Below are records to be repeated exactly. Leave their pictures behind.

DATA below:

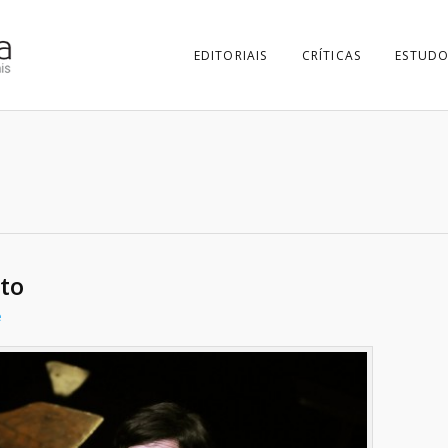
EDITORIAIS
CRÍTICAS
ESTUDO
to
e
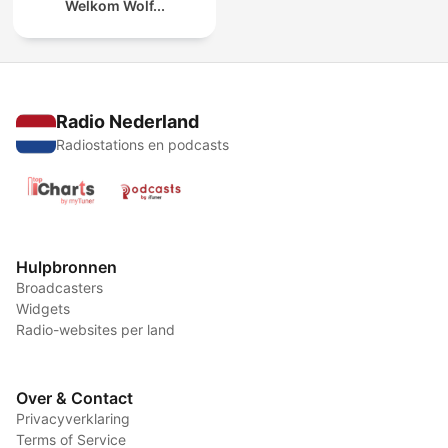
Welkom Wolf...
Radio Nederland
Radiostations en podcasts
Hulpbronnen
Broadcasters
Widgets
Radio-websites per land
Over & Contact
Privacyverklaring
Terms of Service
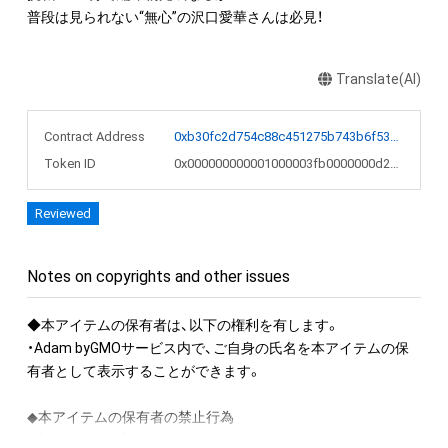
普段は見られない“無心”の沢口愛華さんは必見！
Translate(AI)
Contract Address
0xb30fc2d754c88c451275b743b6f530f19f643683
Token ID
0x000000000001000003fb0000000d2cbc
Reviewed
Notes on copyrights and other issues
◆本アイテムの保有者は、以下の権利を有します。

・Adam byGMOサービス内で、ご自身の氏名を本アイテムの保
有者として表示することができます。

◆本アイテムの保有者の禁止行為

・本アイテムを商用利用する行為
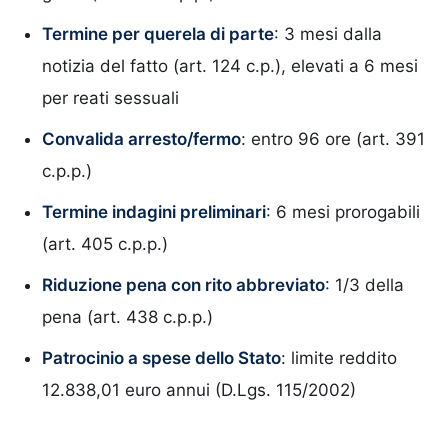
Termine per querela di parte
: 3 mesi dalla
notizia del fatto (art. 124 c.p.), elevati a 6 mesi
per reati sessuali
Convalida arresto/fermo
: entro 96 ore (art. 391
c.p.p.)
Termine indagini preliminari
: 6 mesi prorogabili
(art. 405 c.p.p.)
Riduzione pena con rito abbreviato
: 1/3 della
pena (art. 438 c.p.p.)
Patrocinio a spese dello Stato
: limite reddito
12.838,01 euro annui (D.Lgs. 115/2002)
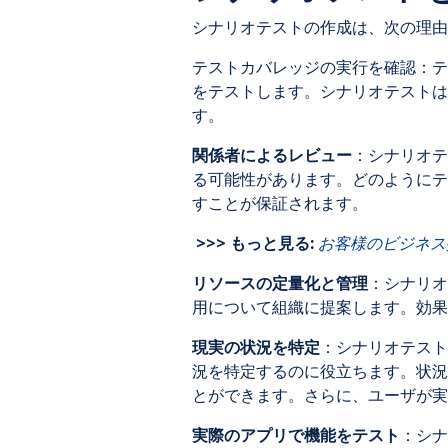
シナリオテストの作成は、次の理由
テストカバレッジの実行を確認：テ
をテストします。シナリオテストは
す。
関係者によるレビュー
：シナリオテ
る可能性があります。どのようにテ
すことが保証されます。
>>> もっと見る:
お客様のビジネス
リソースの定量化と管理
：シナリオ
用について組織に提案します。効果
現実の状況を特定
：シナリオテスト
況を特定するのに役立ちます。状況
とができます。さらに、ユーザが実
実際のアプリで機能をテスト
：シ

End of DATA.

--- OUTPUT FOR THIS TASK ---
EDITORIAIS
CRÍTICAS
ESTUDO
to
e
Welkom Wolf...
Radio Nederland
Radiostations en podcasts
Hulpbronnen
Broadcasters
Widgets
Radio-websites per land
Over & Contact
Privacyverklaring
Terms of Service
普段は見られない“無心”の沢口愛華さんは必見！
Translate(AI)
Contract Address
0xb30fc2d754c88c451275b743b6f530f19f643683
Token ID
0x000000000001000003fb0000000d2cbc
Reviewed
Notes on copyrights and other issues
◆本アイテムの保有者は、以下の権利を有します。

・Adam byGMOサービス内で、ご自身の氏名を本アイテムの保
有者として表示することができます。

◆本アイテムの保有者の禁止行為

・本アイテムを商用利用する行為
Termine per querela di parte
: 3 mesi dalla
notizia del fatto (art. 124 c.p.), elevati a 6 mesi
per reati sessuali
Convalida arresto/fermo
: entro 96 ore (art. 391
c.p.p.)
Termine indagini preliminari
: 6 mesi prorogabili
(art. 405 c.p.p.)
Riduzione pena con rito abbreviato
: 1/3 della
pena (art. 438 c.p.p.)
Patrocinio a spese dello Stato
: limite reddito
12.838,01 euro annui (D.Lgs. 115/2002)
シナリオテストの作成は、次の理由
テストカバレッジの実行を確認：テ
をテストします。シナリオテストは
す。
関係者によるレビュー
：シナリオテ
る可能性があります。どのようにテ
すことが保証されます。
>>> もっと見る:
お客様のビジネス
リソースの定量化と管理
：シナリオ
用について組織に提案します。効果
現実の状況を特定
：シナリオテスト
況を特定するのに役立ちます。状況
とができます。さらに、ユーザが実
実際のアプリで機能をテスト
：シ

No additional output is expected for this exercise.